Like any other business, the legal game meat retail business has many challenges and opportunities. One challenge that came up repeatedly in our conversations was the need to establish a healthy and sustainable relationship with your meat supplier, in this case, a game farmer.
This can take time and as the industry is still in its infancy and thus trust is yet to be established fully. Chilekwa Mukonge, a Lusaka trader and new player in the industry emphasized that persistence is key to setting up.
Another challenge is the duration of the trading permit application process which can vary depending on a range of factors such as the process of ensuring that the applicant has complied with all the necessary requirements. Samson Kandala, who has run a game meat business in Livingstone for about two years now, waited for a slightly longer period for his permit as compared to Ms Mukonge whose permit took only took three months. Pursuing success in this business clearly requires one to be driven. It is not enough to only want to set up the business, but one needs to have a passion for what the legal game meat business does for wildlife.
Samson Kandala said, “the hardest part of the process was obtaining a recommendation from a game farmer”. For people in cities, this can be a challenge because most game farmers are located on the outskirts of town, but fortunately you can visit www.wpazambia.com for lists of game farmers in Zambia.
“I simply had to write a letter expressing what I was requesting” said Ms Mukonge who initially started with an online research and found little information on how to set up a legal retail game meat outlet. She wrote a letter that she personally delivered to the headquarters of the Department of National parks and wildlife in Chilanga. Similarly, Mr Kandala also wrote to the Livingstone office and the letter was sent to the Headquarters in Lusaka.

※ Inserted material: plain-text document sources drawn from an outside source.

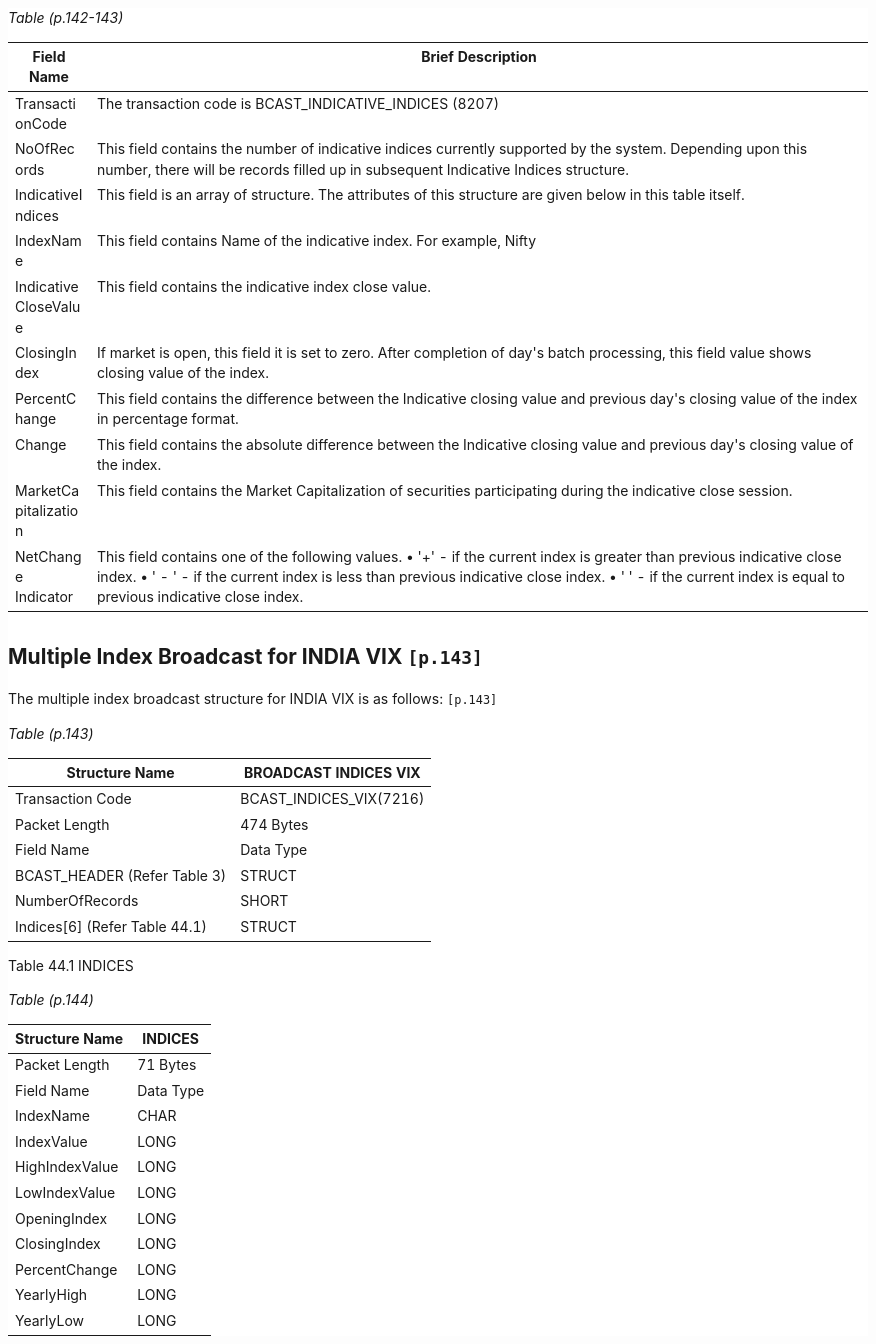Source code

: *Table (p.142-143)*

| Field Name | Brief Description |
| --- | --- |
| TransactionCode | The transaction code is BCAST_INDICATIVE_INDICES (8207) |
| NoOfRecords | This field contains the number of indicative indices currently supported by the system. Depending upon this number, there will be records filled up in subsequent Indicative Indices structure. |
| IndicativeIndices | This field is an array of structure. The attributes of this structure are given below in this table itself. |
| IndexName | This field contains Name of the indicative index. For example, Nifty |
| IndicativeCloseValue | This field contains the indicative index close value. |
| ClosingIndex | If market is open, this field it is set to zero. After completion of day's batch processing, this field value shows closing value of the index. |
| PercentChange | This field contains the difference between the Indicative closing value and previous day's closing value of the index in percentage format. |
| Change | This field contains the absolute difference between the Indicative closing value and previous day's closing value of the index. |
| MarketCapitalization | This field contains the Market Capitalization of securities participating during the indicative close session. |
| NetChange Indicator | This field contains one of the following values. • '+' - if the current index is greater than previous indicative close index. • ' - ' - if the current index is less than previous indicative close index. • ' ' - if the current index is equal to previous indicative close index. |

## Multiple Index Broadcast for INDIA VIX `[p.143]`

The multiple index broadcast structure for INDIA VIX is as follows: `[p.143]`

*Table (p.143)*

| Structure Name | BROADCAST INDICES VIX |
| --- | --- |
| Transaction Code | BCAST_INDICES_VIX(7216) |
| Packet Length | 474 Bytes |
| Field Name | Data Type |
| BCAST_HEADER (Refer Table 3) | STRUCT |
| NumberOfRecords | SHORT |
| Indices[6] (Refer Table 44.1) | STRUCT |

Table 44.1   INDICES

*Table (p.144)*

| Structure Name | INDICES |
| --- | --- |
| Packet Length | 71 Bytes |
| Field Name | Data Type |
| IndexName | CHAR |
| IndexValue | LONG |
| HighIndexValue | LONG |
| LowIndexValue | LONG |
| OpeningIndex | LONG |
| ClosingIndex | LONG |
| PercentChange | LONG |
| YearlyHigh | LONG |
| YearlyLow | LONG |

Feedback for both retailers from the Department was that an inspection was going to be conducted to ensure the premises of the outlets were up to standard, water, and electricity availability among other things. A report was written and after two weeks they were contacted to collect their permits to trade.
Despite the challenges, the legal game meat retail business presents many opportunities. Apart from job creation and the pioneering work involved, Chilekwa Mukonge, owner of Urban Hunters said that it is a more sustainable way of consuming wildlife meat as compared to the illegal bushmeat trade.
Samson Kandala, owner of Pasawi General Trading in Livingstone also mentioned that the business has the potential to reduce illegal bushmeat consumption which in turn would help stabilize wildlife populations in our national parks.
Clearly anyone can venture into legal game meat retailing. It is important to be patient and persistent in any business to get what you want. To get the ball rolling, all that must be done is drafting a letter to the Department of National Parks And Wildlife expressing interest.
The risks posed by the illegal bushmeat trade to Zambia’s wildlife cannot be ignored as it is the biggest threat to our wildlife. If you would like to contribute to the legal game meat industry, support the legal game meat retailers. The more legal game meat we buy the more the demand grows. This can mean growth for the legal game meat industry and reduced illegal bushmeat trade.
Game farming, the raising wildlife on private or community land, is a sustainable way of sourcing game meat because farmed animals increase overtime and can be cropped. Game meat sourced in this way is also safer for human consumption as the meat is only made available to licensed outlets after both the animal and its carcass have been inspected and ensured fit for consumption.
Compared to the illegal bushmeat trade that involves indiscriminate poaching of wildlife in national parks and game management areas, game farming/ranching is certainly a viable alternative.
Another drawback with the illegal bushmeat industry comes from the fact that poachers often process their illegal kill in unhygienic conditions, posing a serious threat to public health. Unlicensed bushmeat is sold to members of the public who may not be sure if what they are consuming is healthy or safe. It further decreases the potential growth of tourism and the legal game-farming industry.